Moreover, adult dogs being trained as Marijuana Detector Dogs, and Bomb Detector Dogs, must first learn to fetch. A dog that cannot learn to fetch or refuses to learn, will not become a detector dog or guide dog. The significance of fetching cannot be overemphasized. How such a "game" expands the puppy's mind, and what such willingness to fetch reveals about the puppy, would require an article in itself.
Learning to fetch in the fourth critical period can spell success or failure in your dog's desire and ability to work for you.
The fifth and final critical period is from the thirteenth to sixteenth week of the puppy's life. A highly significant thing will happen during this critical period, and the owner should be prepared for it and ready to handle it smoothly and with confidence. The puppy will make his first attempt to establish himself as the "dominant being" in the "pack" (family). It is here -- in this fifth critical period that the puppy will learn whether he can physically turn on his owner and get away with it!
It would be well to point out here that if he is allowed to get away with it he will lose the confidence and respect for his owner that developed during the fourth critical period. The tolerance level toward his owner will be narrowed. He'll learn that by rebelling, he'll get things his way. It is during this fifth critical period that absolute authority will be challenged. It is here that the challenge must be met head on, by the dog's owner. Instructing people as to the best method of dealing with the problem is difficult because no two dogs are exactly alike. Discipline measures for one dog are not necessarily suitable for another.
In dog training classes, the question is often asked, 'What shall I do if my dog bites me?' My answer usually goes something like what would you do if your child hit you? Suffice it to say that the new puppy will challenge your authority during the fifth critical period and try to establish himself as the dominant being. He should be shown swiftly and firmly that though you love him implicitly, by all that's holy, you are the dominant being, and there's only room at the top for one!
Formal obedience training should begin during this fifth critical period if the full potential of the puppy's intelligence and companionability is to be realized. It should be pointed out that trainers should be selected with great care.
Being aware of the five critical periods, and providing the correct environment during these periods -- as well as instituting proper learning techniques -- will allow a puppy to develop emotionally and socially to full potential. Each time you marvel at a guide dog leading its blind owner through busy traffic, you can be assured that the five critical periods in that dog's life were handled with great care. The proper emotional and
Environmental factors during the critical periods were the criteria for the successful performance of the dog.

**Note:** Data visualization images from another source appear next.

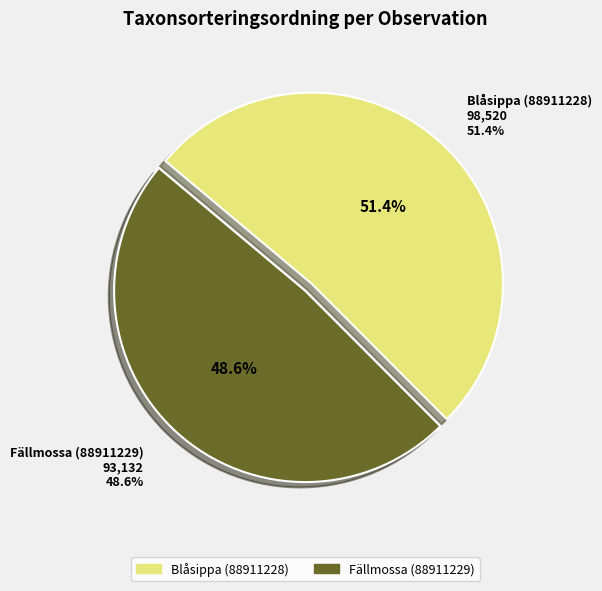

What percentage is the Fällmossa (88911229) slice, to the nearest percent?

49%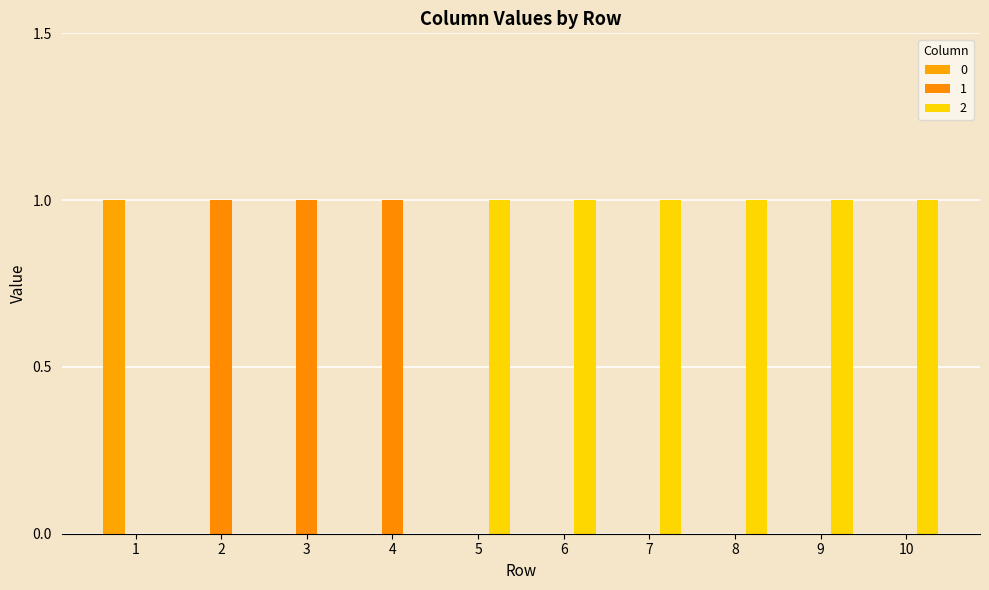

Read the 1 value at 2.

1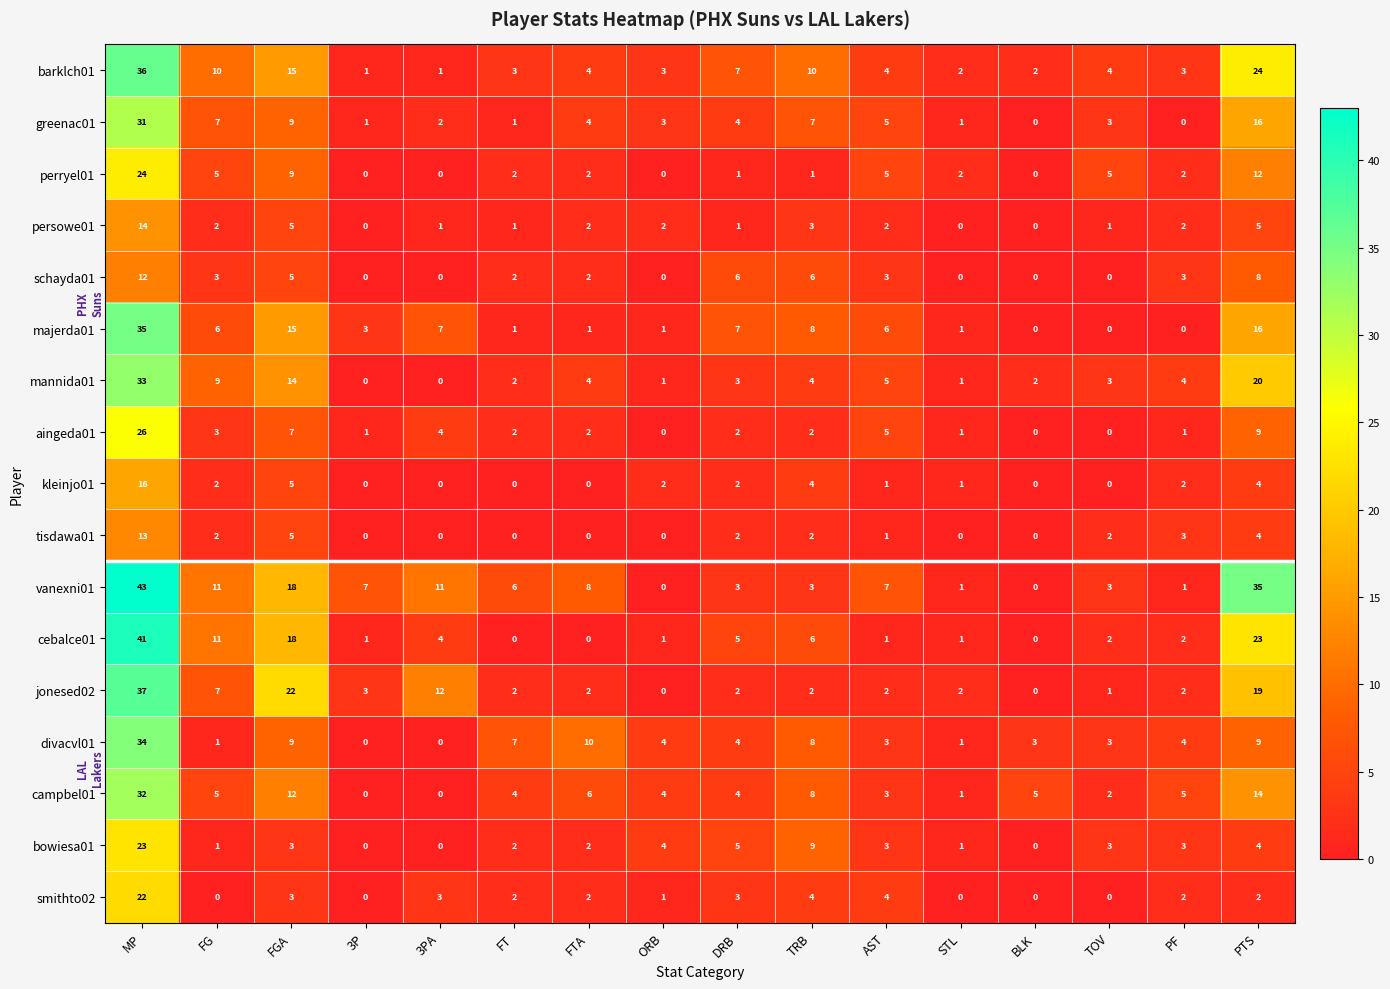

What is the total value across all series at MP?

472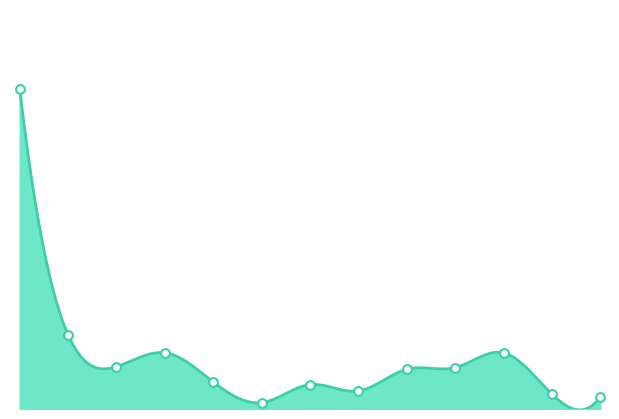

What is the change in value from 神山町 to 藍住町?

+94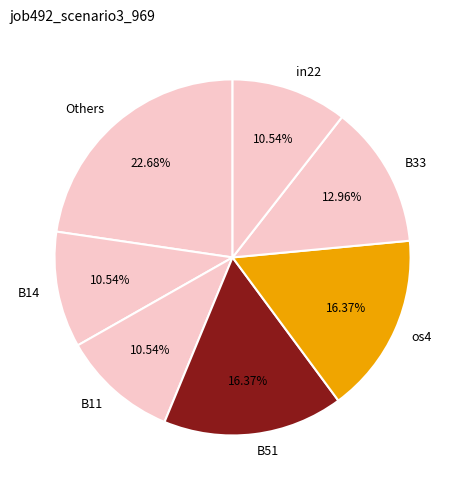

Count the number of slices in the pie.

7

When you bring your puppy home, the critical periods that will follow will be critical periods in your life as well. The way you handle these critical periods will determine what kind of dog someone else will have. If the puppy you acquired doesn't grow up to be exactly what you wanted him to be -- if he has strange quirks in his behavior which embarrass or distress you -- he may end up being passed around from home to home. Chances are, no one else will be satisfied with those quirks either. Who can enjoy the Dog that rolls over on his back and piddles at the approach of a stranger? Who can be satisfied with the dog that wants to bite anything that moves? And perhaps, most important of all, who can be satisfied with the dog that refuses to give of himself, his devotion, his loyalty, and his love?
The puppy you acquire can grow up to be all the things you want and desire him to be -- if you acknowledge and adhere to the critical periods in his life. Those are the periods that shape and mold his character and personality. He is in your hands. What he is to become during those critical periods.